Sunflower, PBR, and the pooch guarding the rig down below.....now that's heaven on earth.
riverjunky - nice set-up. I like your drop bag below your seat with the two pelicans beside the seat....nice idea. Hmmmm. I really shouldn't browse the frame porn pics, it just gives me ideas and ends up costing me $$$.
KJ


----------



## erdvm1 (Oct 17, 2003)

For all of you not in the market for a boat what is a fair market value of a 4 yr old great condition trib 14.0 SB?
What would you sell it for if you were the seller and what would you buy it for if you were the buyer?
Thanks


----------



## MT4Runner (Apr 6, 2012)

erdvm1 said:


> For all of you not in the market for a boat what is a fair market value of a 4 yr old great condition trib 14.0 SB?
> What would you sell it for if you were the seller and what would you buy it for if you were the buyer?
> Thanks


Probably $2,00-2,200.

I paid $1,700 for a good (not great) condition 3yo 13.0SB, and know of 2yo commercially-rented 13.0SB and 14.0SB's going for $1,900.


----------



## erdvm1 (Oct 17, 2003)

MT4Runner said:


> Probably $2,00-2,200.
> 
> I paid $1,700 for a good (not great) condition 3yo 13.0SB, and know of 2yo commercially-rented 13.0SB and 14.0SB's going for $1,900.

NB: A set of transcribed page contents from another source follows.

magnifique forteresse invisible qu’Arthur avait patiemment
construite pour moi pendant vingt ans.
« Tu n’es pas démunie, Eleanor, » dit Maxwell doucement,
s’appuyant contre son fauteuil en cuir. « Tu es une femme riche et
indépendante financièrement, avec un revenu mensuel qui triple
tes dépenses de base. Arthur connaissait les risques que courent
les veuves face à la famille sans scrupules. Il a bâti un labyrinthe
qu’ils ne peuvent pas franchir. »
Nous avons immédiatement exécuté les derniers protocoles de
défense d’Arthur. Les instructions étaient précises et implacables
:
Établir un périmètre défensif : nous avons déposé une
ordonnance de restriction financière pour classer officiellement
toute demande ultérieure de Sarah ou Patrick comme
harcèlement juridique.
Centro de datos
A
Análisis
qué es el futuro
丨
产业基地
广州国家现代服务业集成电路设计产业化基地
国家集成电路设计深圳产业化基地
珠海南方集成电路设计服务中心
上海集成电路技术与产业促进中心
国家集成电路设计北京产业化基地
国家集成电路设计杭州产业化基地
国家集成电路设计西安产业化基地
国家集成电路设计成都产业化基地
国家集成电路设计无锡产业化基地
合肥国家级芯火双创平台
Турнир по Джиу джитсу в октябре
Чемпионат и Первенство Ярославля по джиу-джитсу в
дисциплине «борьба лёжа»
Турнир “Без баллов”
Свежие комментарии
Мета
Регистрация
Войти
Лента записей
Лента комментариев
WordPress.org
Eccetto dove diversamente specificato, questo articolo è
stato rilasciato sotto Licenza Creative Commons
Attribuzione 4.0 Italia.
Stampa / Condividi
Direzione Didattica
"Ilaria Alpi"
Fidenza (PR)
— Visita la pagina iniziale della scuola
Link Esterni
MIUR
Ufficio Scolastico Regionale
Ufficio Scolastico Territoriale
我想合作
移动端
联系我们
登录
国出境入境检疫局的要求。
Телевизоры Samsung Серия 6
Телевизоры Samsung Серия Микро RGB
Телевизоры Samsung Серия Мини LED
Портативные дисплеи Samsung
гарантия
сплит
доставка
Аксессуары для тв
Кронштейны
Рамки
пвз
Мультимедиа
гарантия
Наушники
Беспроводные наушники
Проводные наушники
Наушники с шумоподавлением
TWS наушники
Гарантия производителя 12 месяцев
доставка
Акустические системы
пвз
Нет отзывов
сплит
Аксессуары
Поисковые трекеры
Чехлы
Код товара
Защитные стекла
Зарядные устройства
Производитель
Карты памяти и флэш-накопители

And from what I understand the commercial boats have a 1 year warranty? And likely many times the wear?
Would you agree?


----------



## MT4Runner (Apr 6, 2012)

You're correct -- commercial warranty is shorter than retail.
Wear would be subjective on a commercial boat--some have had brutal lives, some have had easy lives.

The boat I bought was probably a 6-7 on a scale of 1-10.
The rental boats I was referring to were probably 7-8's.
Assume yours is a 9. 

You'll never get new price on it, because someone else will pay a few hundred more to get their own fresh warranty.

My recommendation: Price it at $2,500-2,800 as a fair price--could take a month or two to sell, $2,200 to get it to move in a week or two. $2,000 to move tomorrow!


----------



## erdvm1 (Oct 17, 2003)

This is great info

So the boat new is 3,300$ and four years old but was only used for two ( I pulled the trigger before both kids were old enough to raft, Doh!)
And I would say a 9 out of ten with extra d-rings
I was originally thinking $2500 but after heating this it seems a $1000 off a new boat price is fair and should sell quick in your opinion $2300

Thanks for taking the time. I am trying to sell quickly at a fair price.


----------



## erdvm1 (Oct 17, 2003)

I do speak English

I just have really really big fingers and the phone doesn't appreciate my huge fingers


----------



## MT4Runner (Apr 6, 2012)

It seems like there are tons of boats from $1,000 to $2,000 with the $1k boats being "4's" and anything less than $1k is trashed. Needs to be an "8" or better to get more than $2k for it. 

Add a bit for "BIG" names--AIRE, Sotar, Maravia, Hyside, NRS, especially if they had warranty remaining (private sellers); less for Aire's Trib and NRS' Otter series.

I was shopping last summer and that seemed to be my experience. 

I had a 16' Maravia that was 8-9 years old and probably a "6" when I bought it for $1,100. It was probably a 4-5 when I sold it for $900 eight years later. It sold three hours after I listed it on Craigslist (May of '12), so I probably listed it too cheaply! I listed it for $1,000 and let the seller talk me down to $900 and I threw in my old conduit frame that I had $60 in materials.

Maybe ask $2,500 or $2,600 for yours, if it doesn't move after a couple of weeks, drop it to $2,300. It's only the end of February, after all. If you start at $2,500, you'll also have room to move down to $2,300 if the seller wants to haggle.


----------



## erdvm1 (Oct 17, 2003)

Very accurate information
Thanks


----------



## mtnkasper (Apr 28, 2010)

I sold my nrs 140 e last year and picked up a 156d. It is close enough in size that it will do anything my 14' did, but I have more gear space, larger tube diameter and more confidence in planning an upcoming grand trip. It will be fine for single day fun floats too. Ballast floor isn't that much of a pain at the take out. My buddy's 143e is damn near unflippable, and I'd attribute that at least partially to that ballast. We don't have kids yet, but I think my 156d will be perfect for a growing family.

Stoked for boating season!


----------